*** INFORMATION Section Begins ***

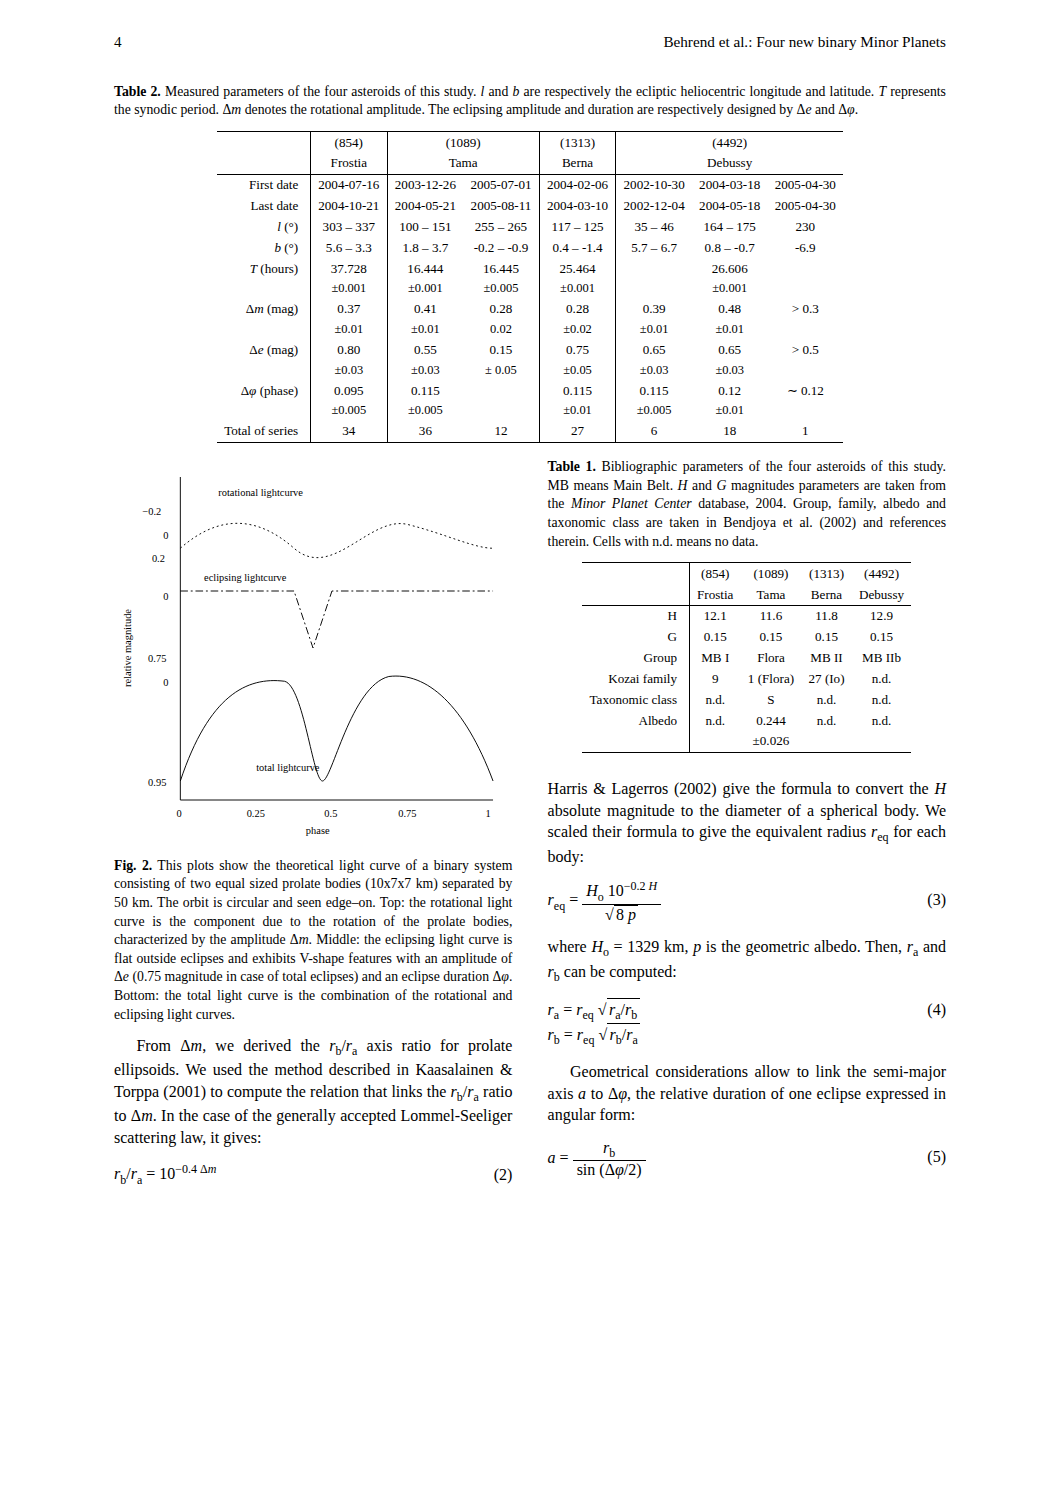4 Behrend et al.: Four new binary Minor Planets
Table 2. Measured parameters of the four asteroids of this study. l and b are respectively the ecliptic heliocentric longitude and latitude. T represents the synodic period. Δm denotes the rotational amplitude. The eclipsing amplitude and duration are respectively designed by Δe and Δφ.
| | (854) | (1089) | (1313) | (4492) |
| | Frostia | Tama | Berna | Debussy |
| First date | 2004-07-16 | 2003-12-26 | 2005-07-01 | 2004-02-06 | 2002-10-30 | 2004-03-18 | 2005-04-30 |
| Last date | 2004-10-21 | 2004-05-21 | 2005-08-11 | 2004-03-10 | 2002-12-04 | 2004-05-18 | 2005-04-30 |
| l (°) | 303 – 337 | 100 – 151 | 255 – 265 | 117 – 125 | 35 – 46 | 164 – 175 | 230 |
| b (°) | 5.6 – 3.3 | 1.8 – 3.7 | -0.2 – -0.9 | 0.4 – -1.4 | 5.7 – 6.7 | 0.8 – -0.7 | -6.9 |
| T (hours) | 37.728 | 16.444 | 16.445 | 25.464 | 26.606 |
| | ±0.001 | ±0.001 | ±0.005 | ±0.001 | ±0.001 |
| Δ m (mag) | 0.37 | 0.41 | 0.28 | 0.28 | 0.39 | 0.48 | > 0.3 |
| | ±0.01 | ±0.01 | 0.02 | ±0.02 | ±0.01 | ±0.01 | |
| Δ e (mag) | 0.80 | 0.55 | 0.15 | 0.75 | 0.65 | 0.65 | > 0.5 |
| | ±0.03 | ±0.03 | ± 0.05 | ±0.05 | ±0.03 | ±0.03 | |
| Δ φ (phase) | 0.095 | 0.115 | | 0.115 | 0.115 | 0.12 | ∼ 0.12 |
| | ±0.005 | ±0.005 | | ±0.01 | ±0.005 | ±0.01 | |
| Total of series | 34 | 36 | 12 | 27 | 6 | 18 | 1 |
Fig. 2. This plots show the theoretical light curve of a binary system consisting of two equal sized prolate bodies (10x7x7 km) separated by 50 km. The orbit is circular and seen edge–on. Top: the rotational light curve is the component due to the rotation of the prolate bodies, characterized by the amplitude Δm. Middle: the eclipsing light curve is flat outside eclipses and exhibits V-shape features with an amplitude of Δe (0.75 magnitude in case of total eclipses) and an eclipse duration Δφ. Bottom: the total light curve is the combination of the rotational and eclipsing light curves.
From Δm, we derived the rb/ra axis ratio for prolate ellipsoids. We used the method described in Kaasalainen & Torppa (2001) to compute the relation that links the rb/ra ratio to Δm. In the case of the generally accepted Lommel-Seeliger scattering law, it gives:
rb/ra = 10−0.4 Δm
(2)
Table 1. Bibliographic parameters of the four asteroids of this study. MB means Main Belt. H and G magnitudes parameters are taken from the Minor Planet Center database, 2004. Group, family, albedo and taxonomic class are taken in Bendjoya et al. (2002) and references therein. Cells with n.d. means no data.
| | (854) | (1089) | (1313) | (4492) |
| | Frostia | Tama | Berna | Debussy |
| H | 12.1 | 11.6 | 11.8 | 12.9 |
| G | 0.15 | 0.15 | 0.15 | 0.15 |
| Group | MB I | Flora | MB II | MB IIb |
| Kozai family | 9 | 1 (Flora) | 27 (Io) | n.d. |
| Taxonomic class | n.d. | S | n.d. | n.d. |
| Albedo | n.d. | 0.244 | n.d. | n.d. |
| | | ±0.026 | | |
Harris & Lagerros (2002) give the formula to convert the H absolute magnitude to the diameter of a spherical body. We scaled their formula to give the equivalent radius req for each body:
req = Ho 10−0.2 H √8 p
(3)
where Ho = 1329 km, p is the geometric albedo. Then, ra and rb can be computed:
ra = req √ra/rb
rb = req √rb/ra
(4)
Geometrical considerations allow to link the semi-major axis a to Δφ, the relative duration of one eclipse expressed in angular form:
a = rb sin (Δφ/2)
(5)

*** INFORMATION Section Ends ***

EXERCISE:
Within the listing above, extract exactly the lines from the line with "II | MB IIb |" to the line with "Harris & Lagerros", the two named lines included, and no others.

TASK SOLUTION:
| Group | MB I | Flora | MB II | MB IIb |
| Kozai family | 9 | 1 (Flora) | 27 (Io) | n.d. |
| Taxonomic class | n.d. | S | n.d. | n.d. |
| Albedo | n.d. | 0.244 | n.d. | n.d. |
| | | ±0.026 | | |
Harris & Lagerros (2002) give the formula to convert the H absolute magnitude to the diameter of a spherical body. We scaled their formula to give the equivalent radius req for each body:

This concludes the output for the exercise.